### Assignment
Exact transcript, pictures excluded: write out every record below.

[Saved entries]
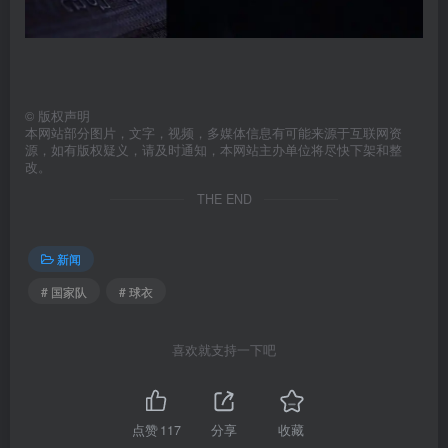
©
版权声明
本网站部分图片，文字，视频，多媒体信息有可能来源于互联网资
源，如有版权疑义，请及时通知，本网站主办单位将尽快下架和整
改。
THE END
新闻
# 国家队
# 球衣
喜欢就支持一下吧
点赞
117
分享
收藏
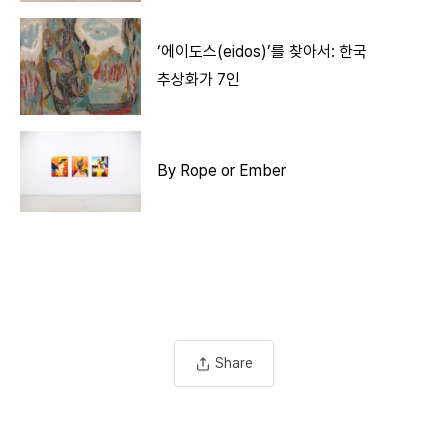
‘에이도스(eidos)’를 찾아서: 한국
추상화가 7인
By Rope or Ember
Share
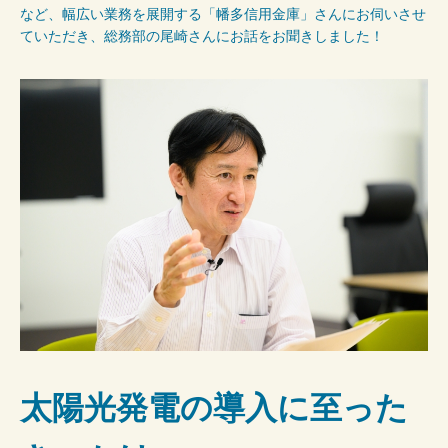
など、幅広い業務を展開する「幡多信用金庫」さんにお伺いさせ
ていただき、総務部の尾崎さんにお話をお聞きしました！
太陽光発電の導入に至った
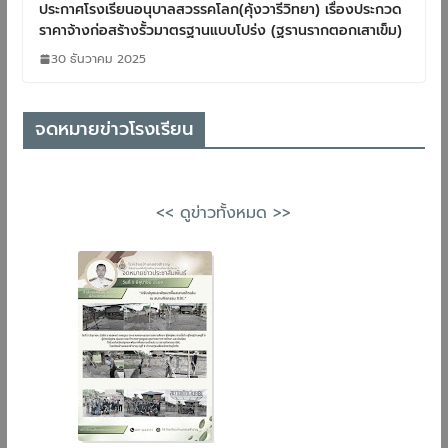
ประกาศโรงเรียนอนุบาลสวรรคโลก(คุ้งวารีวิทยา) เรื่องประกวด
ราคาจ้างก่อสร้างรั้วมาตรฐานแบบโปร่ง (ฐรานรากตอกเสาเข็ม)
30 ธันวาคม 2025
จดหมายข่าวโรงเรียน
<< ดูข่าวทั้งหมด >>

### Result of the exercise
©
版权声明
本网站部分图片，文字，视频，多媒体信息有可能来源于互联网资
源，如有版权疑义，请及时通知，本网站主办单位将尽快下架和整
改。
THE END
新闻
# 国家队
# 球衣
喜欢就支持一下吧
点赞
117
分享
收藏
‘에이도스(eidos)’를 찾아서: 한국
추상화가 7인
By Rope or Ember
Share
など、幅広い業務を展開する「幡多信用金庫」さんにお伺いさせ
ていただき、総務部の尾崎さんにお話をお聞きしました！
太陽光発電の導入に至った
ประกาศโรงเรียนอนุบาลสวรรคโลก(คุ้งวารีวิทยา) เรื่องประกวด
ราคาจ้างก่อสร้างรั้วมาตรฐานแบบโปร่ง (ฐรานรากตอกเสาเข็ม)
30 ธันวาคม 2025
จดหมายข่าวโรงเรียน
<< ดูข่าวทั้งหมด >>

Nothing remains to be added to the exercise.